Source texts of formatted documents
------------
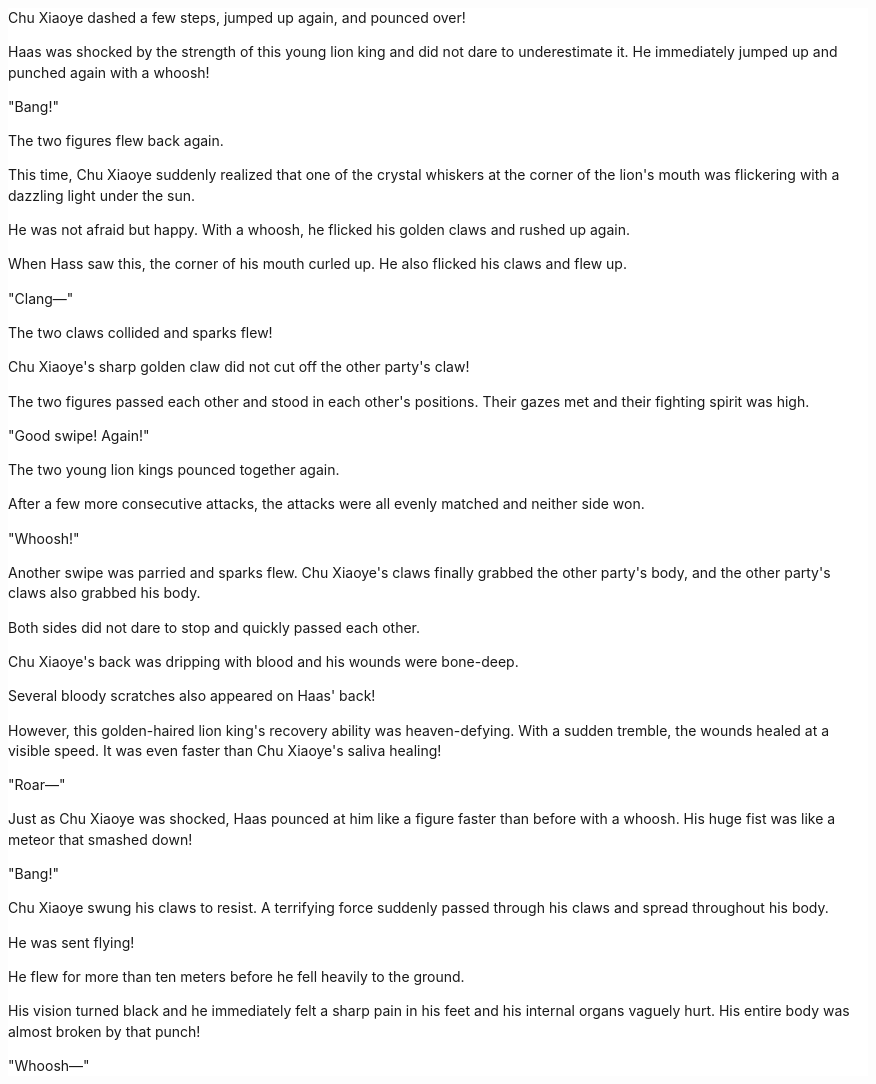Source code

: Chu Xiaoye dashed a few steps, jumped up again, and pounced over\!

Haas was shocked by the strength of this young lion king and did not dare to underestimate it. He immediately jumped up and punched again with a whoosh\!

"Bang\!"

The two figures flew back again.

This time, Chu Xiaoye suddenly realized that one of the crystal whiskers at the corner of the lion's mouth was flickering with a dazzling light under the sun.

He was not afraid but happy. With a whoosh, he flicked his golden claws and rushed up again.

When Hass saw this, the corner of his mouth curled up. He also flicked his claws and flew up.

"Clang—"

The two claws collided and sparks flew\!

Chu Xiaoye's sharp golden claw did not cut off the other party's claw\!

The two figures passed each other and stood in each other's positions. Their gazes met and their fighting spirit was high.

"Good swipe\! Again\!"

The two young lion kings pounced together again.

After a few more consecutive attacks, the attacks were all evenly matched and neither side won.

"Whoosh\!"

Another swipe was parried and sparks flew. Chu Xiaoye's claws finally grabbed the other party's body, and the other party's claws also grabbed his body.

Both sides did not dare to stop and quickly passed each other.

Chu Xiaoye's back was dripping with blood and his wounds were bone-deep.

Several bloody scratches also appeared on Haas' back\!

However, this golden-haired lion king's recovery ability was heaven-defying. With a sudden tremble, the wounds healed at a visible speed. It was even faster than Chu Xiaoye's saliva healing\!

"Roar—"

Just as Chu Xiaoye was shocked, Haas pounced at him like a figure faster than before with a whoosh. His huge fist was like a meteor that smashed down\!

"Bang\!"

Chu Xiaoye swung his claws to resist. A terrifying force suddenly passed through his claws and spread throughout his body.

He was sent flying\!

He flew for more than ten meters before he fell heavily to the ground.

His vision turned black and he immediately felt a sharp pain in his feet and his internal organs vaguely hurt. His entire body was almost broken by that punch\!

"Whoosh—"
------------
### Brief
Copy out, word for word, the part of the entries above that begins at the line with "This time, Chu" and ends at the line with "He was not afraid", including both.

### Your response
This time, Chu Xiaoye suddenly realized that one of the crystal whiskers at the corner of the lion's mouth was flickering with a dazzling light under the sun.

He was not afraid but happy. With a whoosh, he flicked his golden claws and rushed up again.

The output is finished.